[Stored entries]
• • • • •

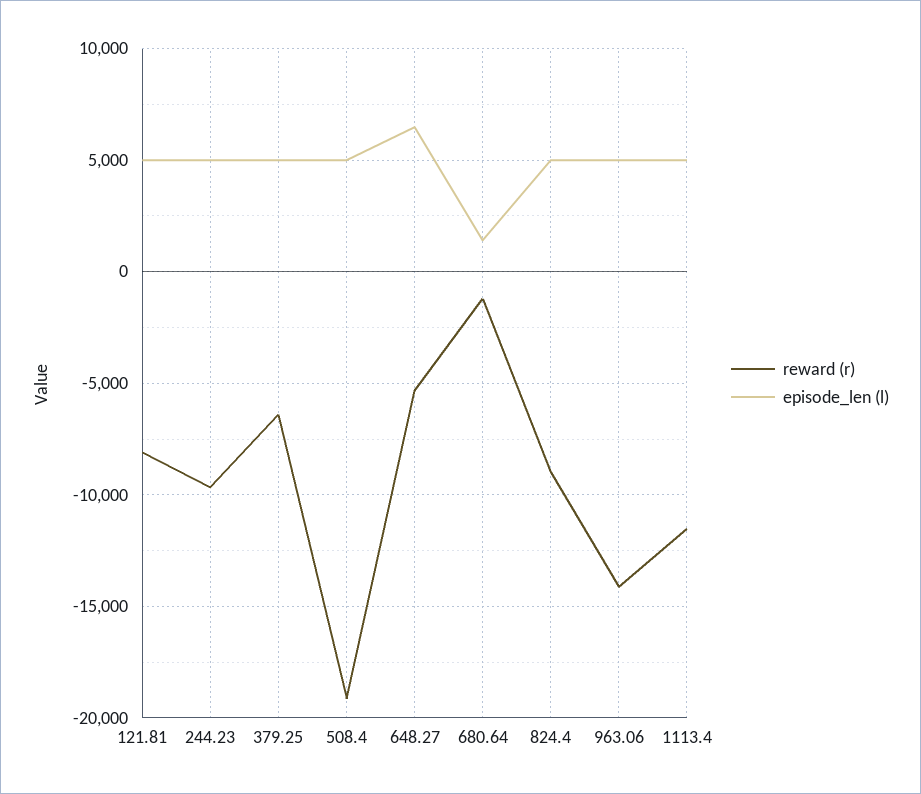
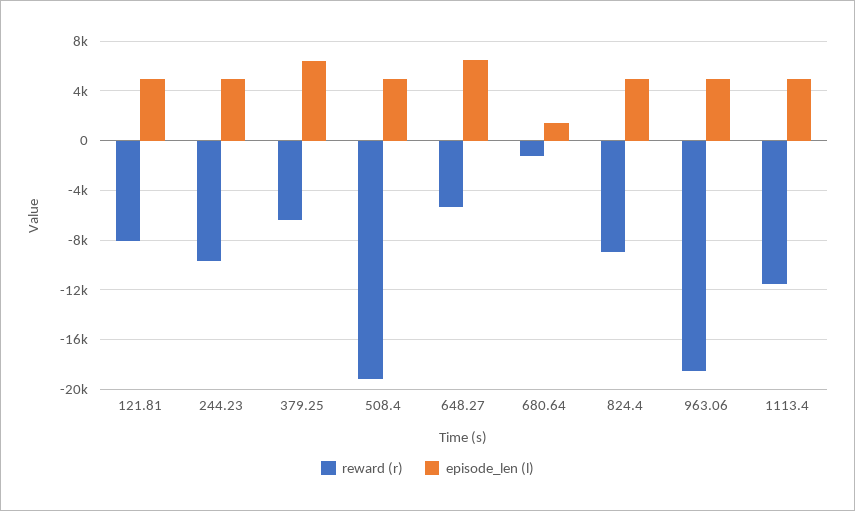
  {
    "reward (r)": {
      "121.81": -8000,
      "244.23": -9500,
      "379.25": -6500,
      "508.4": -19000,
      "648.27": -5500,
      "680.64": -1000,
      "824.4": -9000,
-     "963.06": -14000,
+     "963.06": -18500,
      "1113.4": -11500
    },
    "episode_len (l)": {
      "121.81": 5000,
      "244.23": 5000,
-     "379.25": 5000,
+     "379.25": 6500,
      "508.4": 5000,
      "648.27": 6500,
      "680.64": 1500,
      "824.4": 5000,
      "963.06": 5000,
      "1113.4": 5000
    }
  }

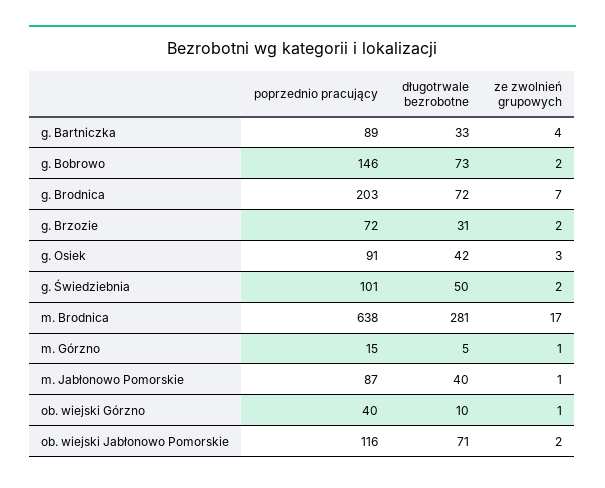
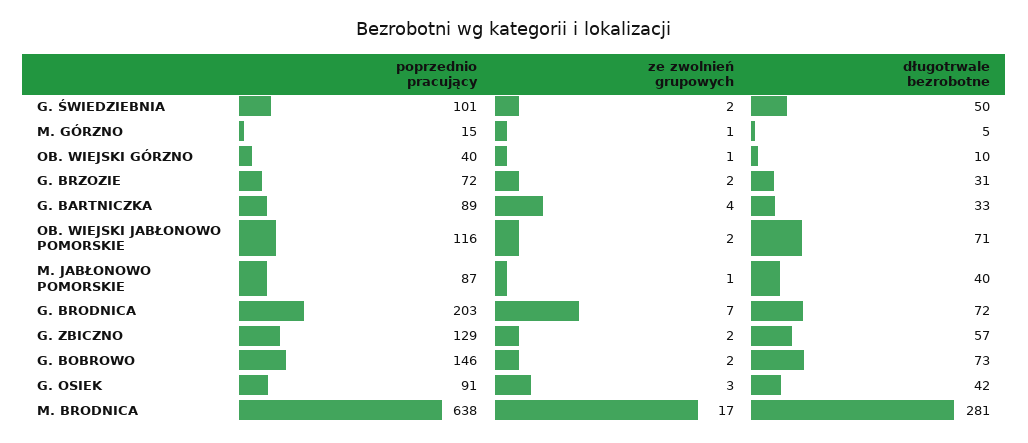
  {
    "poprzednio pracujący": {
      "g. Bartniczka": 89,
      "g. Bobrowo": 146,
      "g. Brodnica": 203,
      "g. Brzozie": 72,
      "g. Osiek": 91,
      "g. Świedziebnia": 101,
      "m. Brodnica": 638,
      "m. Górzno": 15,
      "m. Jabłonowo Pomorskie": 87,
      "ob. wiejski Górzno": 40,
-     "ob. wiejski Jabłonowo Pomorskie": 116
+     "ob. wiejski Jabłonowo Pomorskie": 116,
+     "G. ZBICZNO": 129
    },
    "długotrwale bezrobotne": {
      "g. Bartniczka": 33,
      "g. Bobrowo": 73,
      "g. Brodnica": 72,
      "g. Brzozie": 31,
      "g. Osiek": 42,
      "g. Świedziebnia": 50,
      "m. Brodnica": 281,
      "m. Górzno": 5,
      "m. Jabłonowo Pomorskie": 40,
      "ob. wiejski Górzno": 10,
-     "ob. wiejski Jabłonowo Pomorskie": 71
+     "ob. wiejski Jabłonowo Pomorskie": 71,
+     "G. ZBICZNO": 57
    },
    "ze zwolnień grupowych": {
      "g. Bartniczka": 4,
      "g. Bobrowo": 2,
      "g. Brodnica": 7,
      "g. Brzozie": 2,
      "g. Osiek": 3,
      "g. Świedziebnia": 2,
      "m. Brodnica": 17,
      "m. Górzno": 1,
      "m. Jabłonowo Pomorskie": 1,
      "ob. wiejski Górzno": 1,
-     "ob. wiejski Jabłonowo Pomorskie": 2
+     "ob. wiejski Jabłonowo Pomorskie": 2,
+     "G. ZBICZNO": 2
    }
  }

• • • • •

Aim of the task: Every line above should be transcribed word for word; leave the pictures out.

Response to the exercise:
  {
    "reward (r)": {
      "121.81": -8000,
      "244.23": -9500,
      "379.25": -6500,
      "508.4": -19000,
      "648.27": -5500,
      "680.64": -1000,
      "824.4": -9000,
-     "963.06": -14000,
+     "963.06": -18500,
      "1113.4": -11500
    },
    "episode_len (l)": {
      "121.81": 5000,
      "244.23": 5000,
-     "379.25": 5000,
+     "379.25": 6500,
      "508.4": 5000,
      "648.27": 6500,
      "680.64": 1500,
      "824.4": 5000,
      "963.06": 5000,
      "1113.4": 5000
    }
  }

  {
    "poprzednio pracujący": {
      "g. Bartniczka": 89,
      "g. Bobrowo": 146,
      "g. Brodnica": 203,
      "g. Brzozie": 72,
      "g. Osiek": 91,
      "g. Świedziebnia": 101,
      "m. Brodnica": 638,
      "m. Górzno": 15,
      "m. Jabłonowo Pomorskie": 87,
      "ob. wiejski Górzno": 40,
-     "ob. wiejski Jabłonowo Pomorskie": 116
+     "ob. wiejski Jabłonowo Pomorskie": 116,
+     "G. ZBICZNO": 129
    },
    "długotrwale bezrobotne": {
      "g. Bartniczka": 33,
      "g. Bobrowo": 73,
      "g. Brodnica": 72,
      "g. Brzozie": 31,
      "g. Osiek": 42,
      "g. Świedziebnia": 50,
      "m. Brodnica": 281,
      "m. Górzno": 5,
      "m. Jabłonowo Pomorskie": 40,
      "ob. wiejski Górzno": 10,
-     "ob. wiejski Jabłonowo Pomorskie": 71
+     "ob. wiejski Jabłonowo Pomorskie": 71,
+     "G. ZBICZNO": 57
    },
    "ze zwolnień grupowych": {
      "g. Bartniczka": 4,
      "g. Bobrowo": 2,
      "g. Brodnica": 7,
      "g. Brzozie": 2,
      "g. Osiek": 3,
      "g. Świedziebnia": 2,
      "m. Brodnica": 17,
      "m. Górzno": 1,
      "m. Jabłonowo Pomorskie": 1,
      "ob. wiejski Górzno": 1,
-     "ob. wiejski Jabłonowo Pomorskie": 2
+     "ob. wiejski Jabłonowo Pomorskie": 2,
+     "G. ZBICZNO": 2
    }
  }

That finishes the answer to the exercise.